Fisher & Paykel forecast operating revenue of $1.7b for the 2024 financial year.
Shane Solly, portfolio manager for Harbour Asset Management, said Fisher & Paykel’s cautious outlook disappointed the market, as did the gross margin improvement forecast of 2 per cent, down from an expected 3 per cent.
“Fisher & Paykel’s result was okay but it is a highly-priced stock and it needs to have the earnings engine behind it. This time it was not quite enough.”
Mainfreight was down 41c to $68; Chorus declined 10.5c to $8.23; Mercury Energy decreased 8.5c to $6.30; a2 Milk shed 7c to $5.73; and Ebos Group was down 70c to $42.48.
Other decliners were Channel Infrastructure down 4c or 2.68 per cent to $1.45; Michael Hill decreasing 3c or 2.83 per cent to $1.03; Sanford shedding 9c or 2.12 per cent to $4.15; Solution Dynamics falling 10c or 4.26 per cent to $2.25; and Savor down 2c or 5.13 per cent to 37c.
Stride Property gained 4c or 3.05 per cent to $1.35 after reporting a better-than-expected distributable profit of $57.6m for the 12 months ending March, compared with $54.2m the previous year. Net rental income was $71.1m, up from $65.8m.
Stride had a net loss of $116.74 mainly because of a $118.5m reduction in the value of its portfolio. It is forecasting a combined cash dividend of 8c a share for the 2024 financial year, similar to the present year. Investore Property, managed by Stride, was down 3c or 2.08 per cent to $1.41.
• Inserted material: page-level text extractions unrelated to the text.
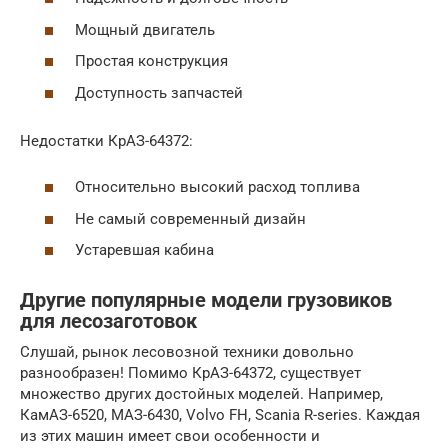
Мощный двигатель
Простая конструкция
Доступность запчастей
Недостатки КрАЗ-64372:
Относительно высокий расход топлива
Не самый современный дизайн
Устаревшая кабина
Другие популярные модели грузовиков
для лесозаготовок
Слушай, рынок лесовозной техники довольно
разнообразен! Помимо КрАЗ-64372, существует
множество других достойных моделей. Например,
КамАЗ-6520, МАЗ-6430, Volvo FH, Scania R-series. Каждая
из этих машин имеет свои особенности и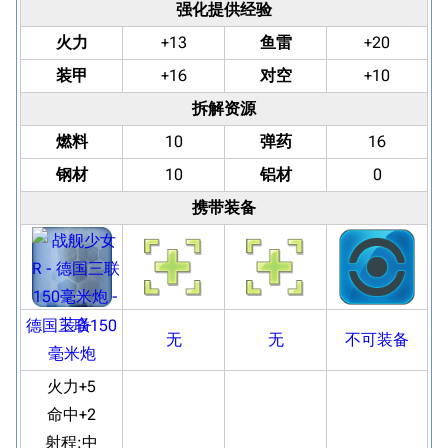
强化提供经验
火力
+13
鱼雷
+20
装甲
+16
对空
+10
拆解资源
燃料
10
弹药
16
钢材
10
铝材
0
携带装备
德国三联150
无
无
不可装备
毫米炮
火力+5
命中+2
射程:
中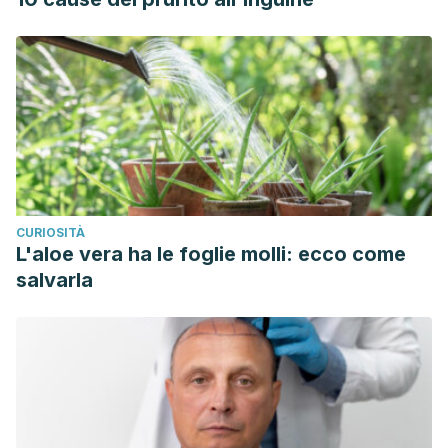
CURIOSITÀ
L'aloe vera ha le foglie molli: ecco come
salvarla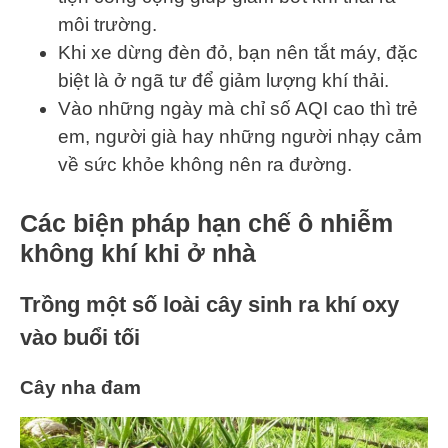
môi trường.
Khi xe dừng đèn đỏ, bạn nên tắt máy, đặc
biệt là ở ngã tư để giảm lượng khí thải.
Vào những ngày mà chỉ số AQI cao thì trẻ
em, người già hay những người nhạy cảm
về sức khỏe không nên ra đường.
Các biện pháp hạn chế ô nhiễm
không khí khi ở nhà
Trồng một số loài cây sinh ra khí oxy
vào buổi tối
Cây nha đam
NZ Rural Land increased 3c or 3.53 per cent to 88c after telling the market it is suspending its dividend payment and instead is buying back shares on-market because the company considers its share price undervalues its assets and cash flow.
NZ Rural, which recently bought two forestry estates for $70.2m, upgraded its adjusted funds from operations (AFFO) guidance to $8m-$8.5 or 5.25-5.75c a share, up from 5-5.5c, for the 2024 financial year. This year’s AFFO guidance remains at $6m-$6.5m.
Infratil hit $10 with a gain of 12c; Synlait Milk increased 4c or 2.63 per cent to $1.56; Seeka collected 5c or 1.79 per cent to $2.84; Gentrack added 9c or 2.14 per cent to $4.30; and Sky TV was up 5c or 1.97 per cent to $2.59.
Eroad improved 3c or 5.26 per cent to 60c; ikeGPS gained 2c or 2.67 per cent to 77c and Greenfern Industries was up 0.009c or 17.31 per cent to 6.1c.
Tower, down 0.005c to 60c, had earlier reported a net loss of $5.1m for the six months ending March, compared with a $3m profit in the previous corresponding period. Insurance claims rose three and a half times because of the recent flooding and cyclone.
Gross written premiums increased 15 per cent in the half year to $245m, and Tower expects full-year growth of 15-20 per cent.
Software firm TradeWindow, up 0.005c to 36.5c, has formed a partnership with Export Council Australia to accelerate the adoption of digital solutions for trade.
The latest ANZ NZ Roy Morgan survey showed consumer confidence in May was flat and the proportion of people who believed it was a good time to buy a major household item fell 3 points to minus 34. Inflation expectations eased from 5.2 per cent to 4.8 per cent – the second time since mid-2021 they have dipped under 5 per cent.